The mine has been badly hit by an energy crisis in Australia stoked by the rapid rise of wind power and closure of coal-fired power plants. This has destabilised the national grid and soaring natural gas prices have driven up power tariffs.
A blackout last year forced Olympic Dam to shut for two weeks, costing the company $105 million. Over the past year, rising power bills have added around $30 million to its costs.
Olympic Dam President Jacqui McGill said security of supply, price and system reliability are all challenges for the mine.
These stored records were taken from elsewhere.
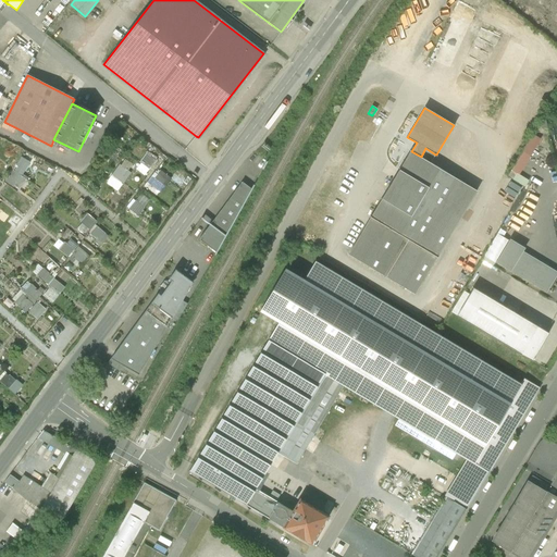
[(523,174),(536,145),(527,141),(515,171),(523,174)]
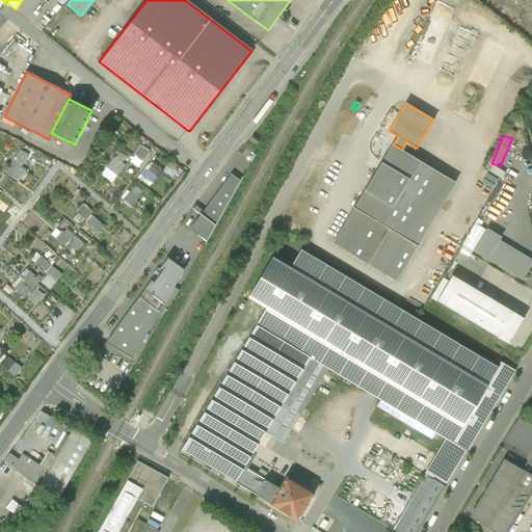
[(406,141),(402,150),(411,156),(416,148),(406,141)]
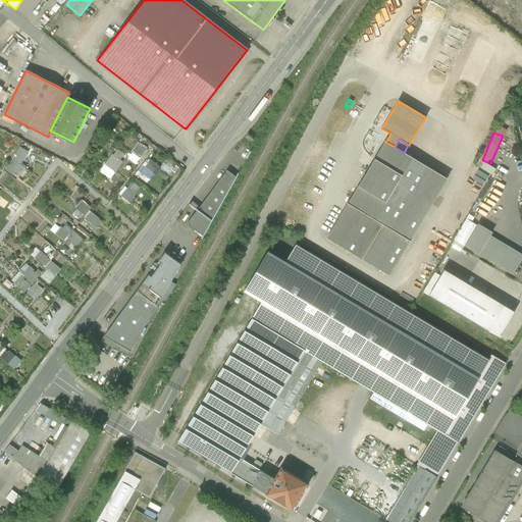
[(128,157),(138,164),(149,148),(141,142),(128,157)]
“Cheaper power – that’s the key for me,” she said at an American Chamber of Commerce event in the South Australian capital of Adelaide. Power prices need to drop 25 percent to make Olympic Dam copper more competitive globally, she said.
While the state of South Australia has taken steps, such as lining up 129 megawatt hours of battery capacity from Tesla Inc , to help avert power outages from next summer, more needs to be done, McGill said.
Olympic Dam, South Australia’s biggest power user, draws about 125 MW alone, around 8 percent of the state’s demand.
“We’ve currently got a nationwide study underway to look at our options for power,” she said.
Batteries would not help much, she said. “When you draw the amount of power that we do, options like that don’t provide us with a lot of confidence.”
BHP will need more power and cheaper prices to justify going ahead with plans to expand output from 218,000 tonnes this year to 280,000 tonnes by 2022. It plans eventually to more than double output using low-cost heap leach technology that the company is trialling in Adelaide.
McGill said tests to smelt material produced from the heap leach process have been successful, with “significant progress” made toward producing uranium and copper cathode. The trial is due to be completed in the 2019 financial year.
Heap leaching involves stacking crushed ore over a pad, pouring on acid and water and blowing air up through the pad to leach out metals.